In preparation for Dr Diane Atkinson’s talk for our members today (Monday 8th March), I picked up my copy of her book, ‘Rise Up Women!: The Remarkable Lives of the Suffragettes’, and flicked back through its wonderful pages.
I was lucky to meet Diane a couple of years ago and have been enthralled with her and her storytelling ever since.
Reading about the sacrifices made by the suffragettes (ostracisation, imprisonment, hunger strikes) makes me feel incredibly grateful for what they achieved for women. It also makes me feel lucky that I was born at a time of far more equitable relationships and career opportunities. It does, however, also make me feel aggrieved that we’re still not at a place of total gender equality – over 100 years after their call for ‘votes for women’ was granted legally.
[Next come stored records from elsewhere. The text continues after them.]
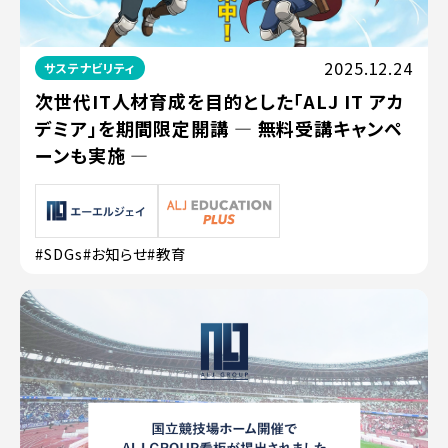
2025.12.24
サステナビリティ
次世代IT人材育成を目的とした「ALJ IT アカ
デミア」を期間限定開講 ― 無料受講キャンペ
ーンも実施 ―
#SDGs
#お知らせ
#教育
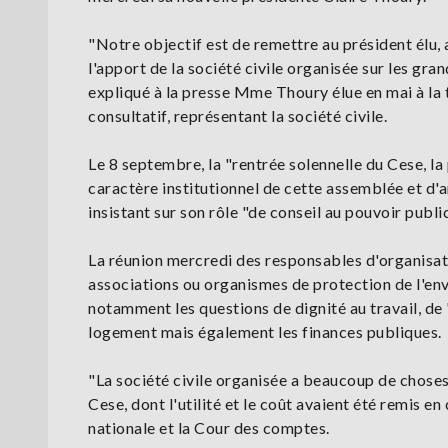
"Notre objectif est de remettre au président élu
l'apport de la société civile organisée sur les gra
expliqué à la presse Mme Thoury élue en mai à la 
consultatif, représentant la société civile.
Le 8 septembre, la "rentrée solennelle du Cese, la
caractère institutionnel de cette assemblée et d'
insistant sur son rôle "de conseil au pouvoir public
La réunion mercredi des responsables d'organisat
associations ou organismes de protection de l'en
notamment les questions de dignité au travail, de "
logement mais également les finances publiques.
"La société civile organisée a beaucoup de choses 
Cese, dont l'utilité et le coût avaient été remis e
nationale et la Cour des comptes.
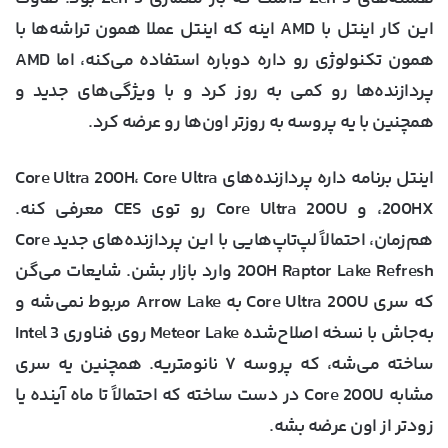
این کار اینتل با AMD اینه که اینتل عملا همون تراشه‌ها با
همون تکنولوژی رو داره دوباره استفاده می‌کنه، اما AMD
پردازنده‌ها رو کمی به روز کرد و با ویژگی‌های جدید و
همچنین با یه پروسه به روزتر اون‌ها رو عرضه کرد.
اینتل برنامه داره پردازنده‌های Core Ultra 200H، Core Ultra
200HX، و Core Ultra 200U رو توی CES معرفی کنه.
هم‌زمان، احتمالاً لپ‌تاپ‌هایی با این پردازنده‌های جدید Core
200H Raptor Lake Refresh وارد بازار بشن. شایعات می‌گن
که سری Core Ultra 200U به Arrow Lake مربوط نمی‌شه و
به‌جاش با نسخه اصلاح‌شده Meteor Lake روی فناوری Intel 3
ساخته می‌شه، که پروسه ۷ نانومتریه. همچنین یه سری
مشابه Core 200U در دست ساخته که احتمالاً تا ماه آینده یا
زودتر از اون عرضه بشه.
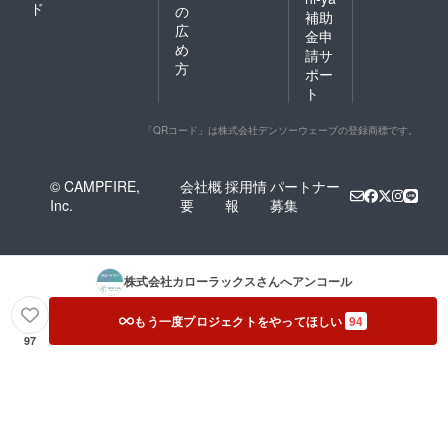
ド
の
補助
広
金申
め
請サ
方
ポー
ト
「QRコード」は株式会社デンソーウェーブの登録商標です。
© CAMPFIRE,
会社概
採用情
パートナー
Inc.
要
報
募集
株式会社カローラックス
さんへアンコール
もう一度プロジェクトをやってほしい
94
97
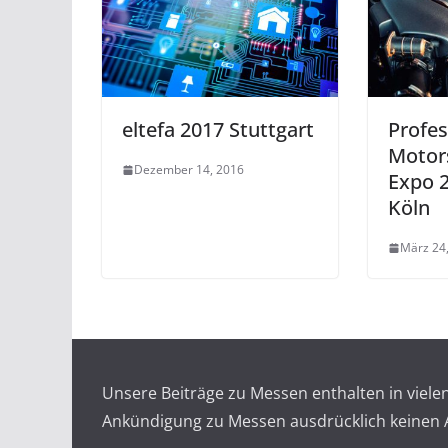
eltefa 2017 Stuttgart
Profes
Motor
Dezember 14, 2016
Expo 
Köln
März 24
Unsere Beiträge zu Messen enthalten in viel
Ankündigung zu Messen ausdrücklich keinen An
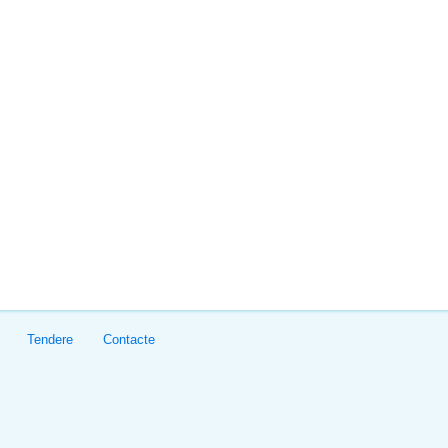
Tendere
Contacte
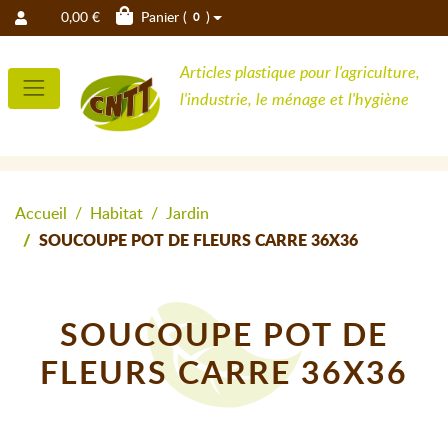
0,00 €
Panier (
)
0
Articles plastique pour l'agriculture,
l'industrie, le ménage et l'hygiène
Accueil
Habitat
Jardin
SOUCOUPE POT DE FLEURS CARRE 36X36
SOUCOUPE POT DE
FLEURS CARRE 36X36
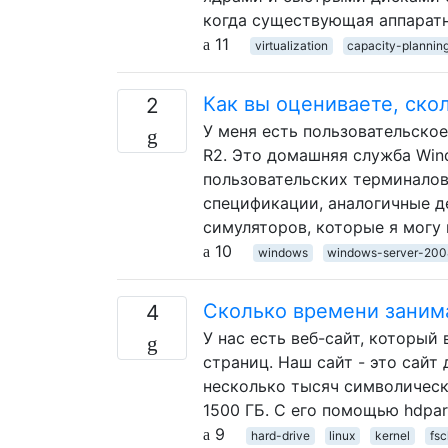
когда существующая аппаратн
11
virtualization
capacity-plannin
Как вы оцениваете, ско
2
У меня есть пользовательско
R2. Это домашняя служба Win
пользовательских терминалов
спецификации, аналогичные д
симуляторов, которые я могу 
10
windows
windows-server-200
Сколько времени занима
4
У нас есть веб-сайт, которы
страниц. Наш сайт - это сайт
несколько тысяч символическ
1500 ГБ. С его помощью hdpa
9
hard-drive
linux
kernel
fsc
There have been many terrible consequences of the COVID-19 pandemic, which I won’t linger on here, but perhaps one of the more unseen and insidious consequences has been the impact on gender equality in the homes of working women. Studies, including this one from the London School of Economics, have found that women have taken the majority of the burden of additional childcare and homeschooling during lockdown. Women have also been more likely to be furloughed, and leave or lose their jobs.
These underlying factors have seemingly reversed the positive trend of investment into female-founded companies. The figures were small but they were at least heading in the right direction: In 2019, a record 2.8% (yes, that decimal point is in the right place!) of venture capital investment went into businesses created by women. Then, in 2020, that figure fell to 2.3%. You can read more about this trend in this article from the Harvard Business Review.
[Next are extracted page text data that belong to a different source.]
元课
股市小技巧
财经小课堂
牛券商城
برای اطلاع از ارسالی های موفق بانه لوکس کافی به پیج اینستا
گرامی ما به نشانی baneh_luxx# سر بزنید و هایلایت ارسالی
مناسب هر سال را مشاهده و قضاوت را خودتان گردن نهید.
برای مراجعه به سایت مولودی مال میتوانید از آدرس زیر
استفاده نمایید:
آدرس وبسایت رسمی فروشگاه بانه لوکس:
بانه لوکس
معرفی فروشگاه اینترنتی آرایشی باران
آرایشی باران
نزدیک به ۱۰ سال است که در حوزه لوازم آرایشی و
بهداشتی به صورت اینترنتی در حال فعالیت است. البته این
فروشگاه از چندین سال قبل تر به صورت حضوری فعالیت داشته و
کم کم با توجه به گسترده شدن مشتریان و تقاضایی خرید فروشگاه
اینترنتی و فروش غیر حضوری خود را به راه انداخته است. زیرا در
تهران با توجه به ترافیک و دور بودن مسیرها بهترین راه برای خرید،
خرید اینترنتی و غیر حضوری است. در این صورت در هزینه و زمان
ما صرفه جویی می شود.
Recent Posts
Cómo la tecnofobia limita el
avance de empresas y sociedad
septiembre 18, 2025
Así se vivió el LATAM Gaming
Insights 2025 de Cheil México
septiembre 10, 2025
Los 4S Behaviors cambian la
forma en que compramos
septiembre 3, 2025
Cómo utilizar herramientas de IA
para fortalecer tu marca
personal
Those figures are from the US and, unfortunately, the situation is even worse here in the UK. Businesses founded by women receive less than 1% of venture capital investment, with male-founded businesses receiving 89% of capital and mixed-gender founding teams receiving 10%, which you can read more about in this article from the Financial Times.
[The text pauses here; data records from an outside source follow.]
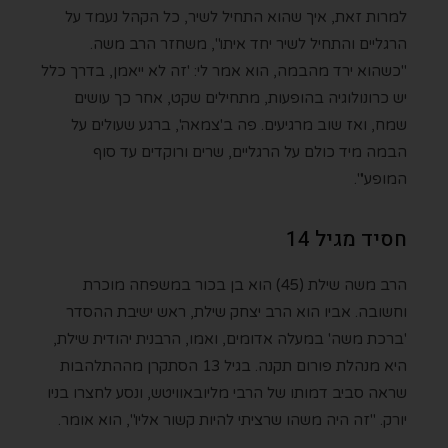
למרות זאת, איך שהוא התחיל לשיר, כל הקהל נעמד על
הרגליים והתחיל לשיר יחד איתו", משחזר הרב משה.
"כשהוא ירד מהבמה, הוא אמר לי: 'זה לא ייאמן, בדרך כלל
יש כרונולוגיה בהופעות, מתחילים שקט, אחר כך עושים
שמח, ואז שוב מרגיעים. פה ב'צמאה', ברגע שעולים על
הבמה מיד כולם על הרגליים, שרים ורוקדים עד סוף
המופע'".
חסיד מגיל 14
הרב משה שילת (45) הוא בן בכור במשפחה מוכרת
וחשובה. אביו הוא הרב יצחק שילת, ראש ישיבת ההסדר
'ברכת משה' במעלה אדומים, ואמו, הרבנית יהודית שילת,
היא מנהלת פורום תקנה. בגיל 13 הסתקרן מההתלהבות
שראה סביב דמותו של הרבי מליובאוויטש, ונסע לחצרו בניו
יורק. "זה היה משהו שרציתי להיות קשור אליו", הוא אומר.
The Joy Club was founded by a female entrepreneur (me), we have a female Chair of the Board (the amazing Tania Boler, herself a female founder) and we have a number of female investors who – alongside Tania and myself – currently own 79.5% of the company. These investors are angel investors, not venture capital investors, so we’re not contributing to that 1% figure yet. However, it is our ambition to be amongst the pioneering, female-founded businesses that break through that 1% ceiling!